Gordon Ramsay's 15‑minute chicken curry simplifies dinner
Curry is not just a dish but a journey through a wealth of flavors and aromas. From classic chicken curry to vegetarian variations with paneer cheese, curry surprises with its diversity and depth of flavor. How can you prepare aromatic chicken curry in just fifteen minutes? Gordon Ramsay has revealed his method.
Cooking meals during the week can be a hassle, especially after a full day at work. However, with the right recipe, you can create a quick and delicious curry in just 10-15 minutes. Gordon Ramsay has developed a recipe for aromatic chicken and butternut squash curry using just one pot.
This is how we do a midweek curry in a hurry at home, especially when the kids are here, there and everywhere, assures Gordon Ramsay.
Indian cuisine is famous for its richness of spices, which give dishes a unique taste and aroma. Among the most commonly used spices are turmeric, cumin, cardamom, ginger, and chili. These spices give the dish its characteristic intense flavor. Curry is one of the most recognizable dishes of Indian cuisine and can be prepared in various ways, both meat and vegetarian. Gordon Ramsay offers a quick version of this Indian classic.

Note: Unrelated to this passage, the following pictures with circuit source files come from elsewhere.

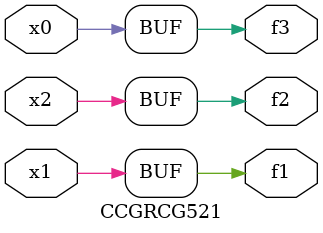
<source format=v>
module CCGRCG521(
	input x0, x1, x2,
	output f1, f2, f3
);
	assign f1 = x1;
	assign f2 = x2;
	assign f3 = x0;
endmodule

</source>
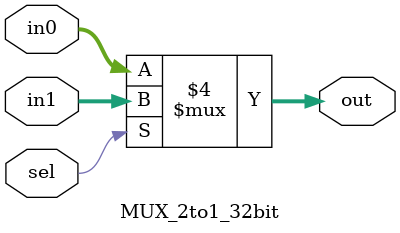
<source format=v>
module MUX_2to1_32bit(
    input [31:0] in0,
    input [31:0] in1,
    input sel,
    output reg [31:0] out
);
always @(*) begin
if(sel == 1'b0) begin
out = in0;
end
else begin
out = in1;
end
end
endmodule

</source>
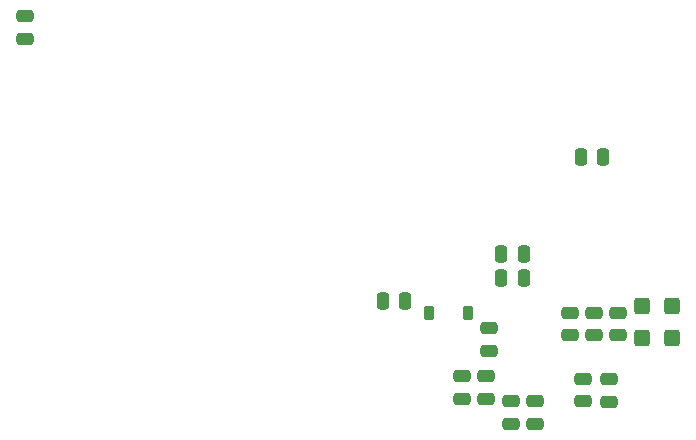
<source format=gbr>
%TF.GenerationSoftware,KiCad,Pcbnew,7.0.11-7.0.11~ubuntu20.04.1*%
%TF.CreationDate,2024-03-20T21:38:14+00:00*%
%TF.ProjectId,MDFPGA,4d444650-4741-42e6-9b69-6361645f7063,rev?*%
%TF.SameCoordinates,Original*%
%TF.FileFunction,Paste,Bot*%
%TF.FilePolarity,Positive*%
%FSLAX46Y46*%
G04 Gerber Fmt 4.6, Leading zero omitted, Abs format (unit mm)*
G04 Created by KiCad (PCBNEW 7.0.11-7.0.11~ubuntu20.04.1) date 2024-03-20 21:38:14*
%MOMM*%
%LPD*%
G01*
G04 APERTURE LIST*
G04 Aperture macros list*
%AMRoundRect*
0 Rectangle with rounded corners*
0 $1 Rounding radius*
0 $2 $3 $4 $5 $6 $7 $8 $9 X,Y pos of 4 corners*
0 Add a 4 corners polygon primitive as box body*
4,1,4,$2,$3,$4,$5,$6,$7,$8,$9,$2,$3,0*
0 Add four circle primitives for the rounded corners*
1,1,$1+$1,$2,$3*
1,1,$1+$1,$4,$5*
1,1,$1+$1,$6,$7*
1,1,$1+$1,$8,$9*
0 Add four rect primitives between the rounded corners*
20,1,$1+$1,$2,$3,$4,$5,0*
20,1,$1+$1,$4,$5,$6,$7,0*
20,1,$1+$1,$6,$7,$8,$9,0*
20,1,$1+$1,$8,$9,$2,$3,0*%
G04 Aperture macros list end*
%ADD10RoundRect,0.250000X-0.250000X-0.475000X0.250000X-0.475000X0.250000X0.475000X-0.250000X0.475000X0*%
%ADD11RoundRect,0.250000X0.475000X-0.250000X0.475000X0.250000X-0.475000X0.250000X-0.475000X-0.250000X0*%
%ADD12RoundRect,0.250000X-0.475000X0.250000X-0.475000X-0.250000X0.475000X-0.250000X0.475000X0.250000X0*%
%ADD13RoundRect,0.250000X0.425000X-0.450000X0.425000X0.450000X-0.425000X0.450000X-0.425000X-0.450000X0*%
%ADD14RoundRect,0.225000X0.225000X0.375000X-0.225000X0.375000X-0.225000X-0.375000X0.225000X-0.375000X0*%
%ADD15RoundRect,0.250000X0.250000X0.475000X-0.250000X0.475000X-0.250000X-0.475000X0.250000X-0.475000X0*%
G04 APERTURE END LIST*
D10*
%TO.C,C13*%
X73348000Y-27807000D03*
X75248000Y-27807000D03*
%TD*%
D11*
%TO.C,C6*%
X81156000Y-34665000D03*
X81156000Y-32765000D03*
%TD*%
D12*
%TO.C,C12*%
X72266000Y-34096000D03*
X72266000Y-35996000D03*
%TD*%
D11*
%TO.C,C15*%
X72012000Y-40060000D03*
X72012000Y-38160000D03*
%TD*%
%TO.C,C11*%
X79124000Y-34660000D03*
X79124000Y-32760000D03*
%TD*%
D10*
%TO.C,C8*%
X73348000Y-29839000D03*
X75248000Y-29839000D03*
%TD*%
D11*
%TO.C,C9*%
X76203000Y-42158000D03*
X76203000Y-40258000D03*
%TD*%
D13*
%TO.C,C3*%
X87760000Y-34872000D03*
X87760000Y-32172000D03*
%TD*%
D12*
%TO.C,C1*%
X33020000Y-7686000D03*
X33020000Y-9586000D03*
%TD*%
D11*
%TO.C,C10*%
X74171000Y-42158000D03*
X74171000Y-40258000D03*
%TD*%
D10*
%TO.C,C2*%
X63315000Y-31744000D03*
X65215000Y-31744000D03*
%TD*%
D13*
%TO.C,C5*%
X85220000Y-34872000D03*
X85220000Y-32172000D03*
%TD*%
D12*
%TO.C,C17*%
X82426000Y-38414000D03*
X82426000Y-40314000D03*
%TD*%
D14*
%TO.C,D4*%
X70487000Y-32760000D03*
X67187000Y-32760000D03*
%TD*%
D11*
%TO.C,C14*%
X69980000Y-40060000D03*
X69980000Y-38160000D03*
%TD*%
D15*
%TO.C,C7*%
X81979000Y-19552000D03*
X80079000Y-19552000D03*
%TD*%
D11*
%TO.C,C4*%
X83188000Y-34660000D03*
X83188000Y-32760000D03*
%TD*%
D12*
%TO.C,C16*%
X80267000Y-38348000D03*
X80267000Y-40248000D03*
%TD*%
M02*

</source>
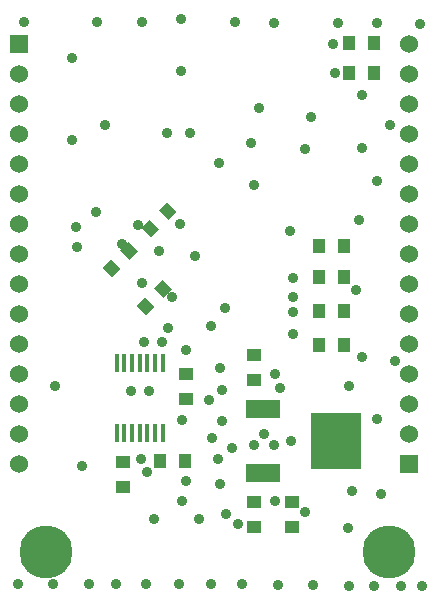
<source format=gbs>
G04 (created by PCBNEW (2013-07-07 BZR 4022)-stable) date 2015/10/29 19:57:24*
%MOIN*%
G04 Gerber Fmt 3.4, Leading zero omitted, Abs format*
%FSLAX34Y34*%
G01*
G70*
G90*
G04 APERTURE LIST*
%ADD10C,0.00590551*%
%ADD11R,0.11811X0.0629921*%
%ADD12R,0.165X0.19*%
%ADD13R,0.06X0.06*%
%ADD14C,0.06*%
%ADD15R,0.0393701X0.045*%
%ADD16R,0.045X0.0393701*%
%ADD17C,0.177165*%
%ADD18R,0.0165X0.0629921*%
%ADD19C,0.035*%
G04 APERTURE END LIST*
G54D10*
G54D11*
X26125Y-27277D03*
X26125Y-25162D03*
G54D12*
X28541Y-26220D03*
G54D13*
X31000Y-27000D03*
G54D14*
X31000Y-26000D03*
X31000Y-25000D03*
X31000Y-24000D03*
X31000Y-23000D03*
X31000Y-22000D03*
X31000Y-21000D03*
X31000Y-20000D03*
X31000Y-19000D03*
X31000Y-18000D03*
X31000Y-17000D03*
X31000Y-16000D03*
X31000Y-15000D03*
X31000Y-14000D03*
X31000Y-13000D03*
G54D13*
X18000Y-13000D03*
G54D14*
X18000Y-14000D03*
X18000Y-15000D03*
X18000Y-16000D03*
X18000Y-17000D03*
X18000Y-18000D03*
X18000Y-19000D03*
X18000Y-20000D03*
X18000Y-21000D03*
X18000Y-22000D03*
X18000Y-23000D03*
X18000Y-24000D03*
X18000Y-25000D03*
X18000Y-26000D03*
X18000Y-27000D03*
G54D15*
X29803Y-13937D03*
X28976Y-13937D03*
X28818Y-20748D03*
X27992Y-20748D03*
X29803Y-12952D03*
X28976Y-12952D03*
X23503Y-26889D03*
X22677Y-26889D03*
G54D16*
X23543Y-23976D03*
X23543Y-24803D03*
X27086Y-28267D03*
X27086Y-29094D03*
G54D15*
X28818Y-19724D03*
X27992Y-19724D03*
X28818Y-21889D03*
X27992Y-21889D03*
X28818Y-23031D03*
X27992Y-23031D03*
G54D16*
X21456Y-27755D03*
X21456Y-26929D03*
G54D10*
G36*
X22778Y-20840D02*
X23096Y-21158D01*
X22817Y-21437D01*
X22499Y-21119D01*
X22778Y-20840D01*
X22778Y-20840D01*
G37*
G36*
X22193Y-21425D02*
X22511Y-21743D01*
X22233Y-22021D01*
X21915Y-21703D01*
X22193Y-21425D01*
X22193Y-21425D01*
G37*
G36*
X22379Y-19434D02*
X22061Y-19116D01*
X22339Y-18838D01*
X22657Y-19156D01*
X22379Y-19434D01*
X22379Y-19434D01*
G37*
G36*
X22963Y-18850D02*
X22645Y-18532D01*
X22924Y-18253D01*
X23242Y-18571D01*
X22963Y-18850D01*
X22963Y-18850D01*
G37*
G36*
X21636Y-19580D02*
X21954Y-19898D01*
X21676Y-20177D01*
X21358Y-19859D01*
X21636Y-19580D01*
X21636Y-19580D01*
G37*
G36*
X21051Y-20165D02*
X21370Y-20483D01*
X21091Y-20762D01*
X20773Y-20443D01*
X21051Y-20165D01*
X21051Y-20165D01*
G37*
G54D16*
X25826Y-24173D03*
X25826Y-23346D03*
X25826Y-28267D03*
X25826Y-29094D03*
G54D17*
X30314Y-29921D03*
X18897Y-29921D03*
G54D18*
X22007Y-25944D03*
X21751Y-25944D03*
X21495Y-25944D03*
X21239Y-25944D03*
X21239Y-23622D03*
X22775Y-25944D03*
X22519Y-25944D03*
X22263Y-25944D03*
X21495Y-23622D03*
X21751Y-23622D03*
X22007Y-23622D03*
X22263Y-23622D03*
X22519Y-23622D03*
X22775Y-23622D03*
G54D19*
X23976Y-28818D03*
X25275Y-28976D03*
X22480Y-28818D03*
X30511Y-23543D03*
X29409Y-23425D03*
X30039Y-27992D03*
X27519Y-28582D03*
X24763Y-24527D03*
X24763Y-25551D03*
X25078Y-26456D03*
X26535Y-28228D03*
X23543Y-27559D03*
X22952Y-22440D03*
X22165Y-22913D03*
X23070Y-21417D03*
X23543Y-23188D03*
X23858Y-20039D03*
X22637Y-19881D03*
X27716Y-15433D03*
X30354Y-15669D03*
X24645Y-16968D03*
X25708Y-16299D03*
X21417Y-19645D03*
X21968Y-19015D03*
X29330Y-18858D03*
X24370Y-22401D03*
X29921Y-17559D03*
X24842Y-21771D03*
X22322Y-24566D03*
X21732Y-24566D03*
X19763Y-13464D03*
X19763Y-16181D03*
X24685Y-27637D03*
X28937Y-29133D03*
X24409Y-26102D03*
X29921Y-25472D03*
X29409Y-14685D03*
X29409Y-16456D03*
X19173Y-24370D03*
X24881Y-28661D03*
X23425Y-28228D03*
X31417Y-31062D03*
X30708Y-31062D03*
X29803Y-31062D03*
X17952Y-30984D03*
X19133Y-30984D03*
X31338Y-12322D03*
X29921Y-12283D03*
X28622Y-12283D03*
X26496Y-12283D03*
X25196Y-12244D03*
X23385Y-12165D03*
X23385Y-13897D03*
X18149Y-12244D03*
X20590Y-12244D03*
X22086Y-12244D03*
X28976Y-31062D03*
X27795Y-31023D03*
X26614Y-31023D03*
X25433Y-30984D03*
X24370Y-30984D03*
X23307Y-30984D03*
X22204Y-30984D03*
X21220Y-30984D03*
X20314Y-30984D03*
X20078Y-27047D03*
X28976Y-24370D03*
X29212Y-21181D03*
X26496Y-26338D03*
X25826Y-26338D03*
X24606Y-26811D03*
X25984Y-15118D03*
X20866Y-15669D03*
X29094Y-27874D03*
X27519Y-16496D03*
X25826Y-17677D03*
X19921Y-19763D03*
X23425Y-25511D03*
X22244Y-27244D03*
X24685Y-23779D03*
X24330Y-24842D03*
X22086Y-20944D03*
X23346Y-18976D03*
X22047Y-26811D03*
X22755Y-22913D03*
X27007Y-19212D03*
X28503Y-13937D03*
X28464Y-12992D03*
X26692Y-24448D03*
X27125Y-21417D03*
X26141Y-25984D03*
X27125Y-21929D03*
X27047Y-26220D03*
X27125Y-22637D03*
X20551Y-18582D03*
X23700Y-15944D03*
X22913Y-15944D03*
X19881Y-19094D03*
X26535Y-23976D03*
X27125Y-20787D03*
M02*

</source>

Gordon Ramsay's quick curry - recipe
Ingredients:
- 1 butternut squash
- 1 onion
- Approximately 1 inch of fresh ginger
- 1 chicken breast
- 2 tablespoons of oil
- Salt and pepper to taste
- 2 teaspoons of garam masala
- 1 chili pepper
- 7 ounces of frozen peas
- 1 can of tomatoes
- ⅓ cup coconut milk
- 2-3 handfuls of fresh spinach
Directions:
- Grate the butternut squash, onion, and ginger. Cut the chicken into small pieces.
- Heat a pan over medium heat and add some vegetable oil.
- Add the grated squash, season with salt and pepper.
- Mix in the garam masala and chopped onion, and cook for 1-2 minutes.
- Slice the chili pepper and add it to the pan. Remove the seeds from the chili for a milder curry.
- Add the grated ginger and cook for another 1-2 minutes.
- Make a space in the middle of the pan and add the chicken pieces. Cook for 1-2 minutes, season with salt and pepper.
- Add the frozen peas and cook for an additional minute.
- Pour canned tomatoes and coconut milk into the mix. Stir everything and increase the heat to bring the curry to a boil.
- Once the curry begins to boil, reduce the heat and simmer for 4-5 minutes until the chicken is fully cooked.
- Add the spinach, and your delicious chicken curry is ready to serve once it has wilted completely.
Thanks to this Gordon Ramsay recipe, preparing a tasty midweek meal becomes simpler and quicker.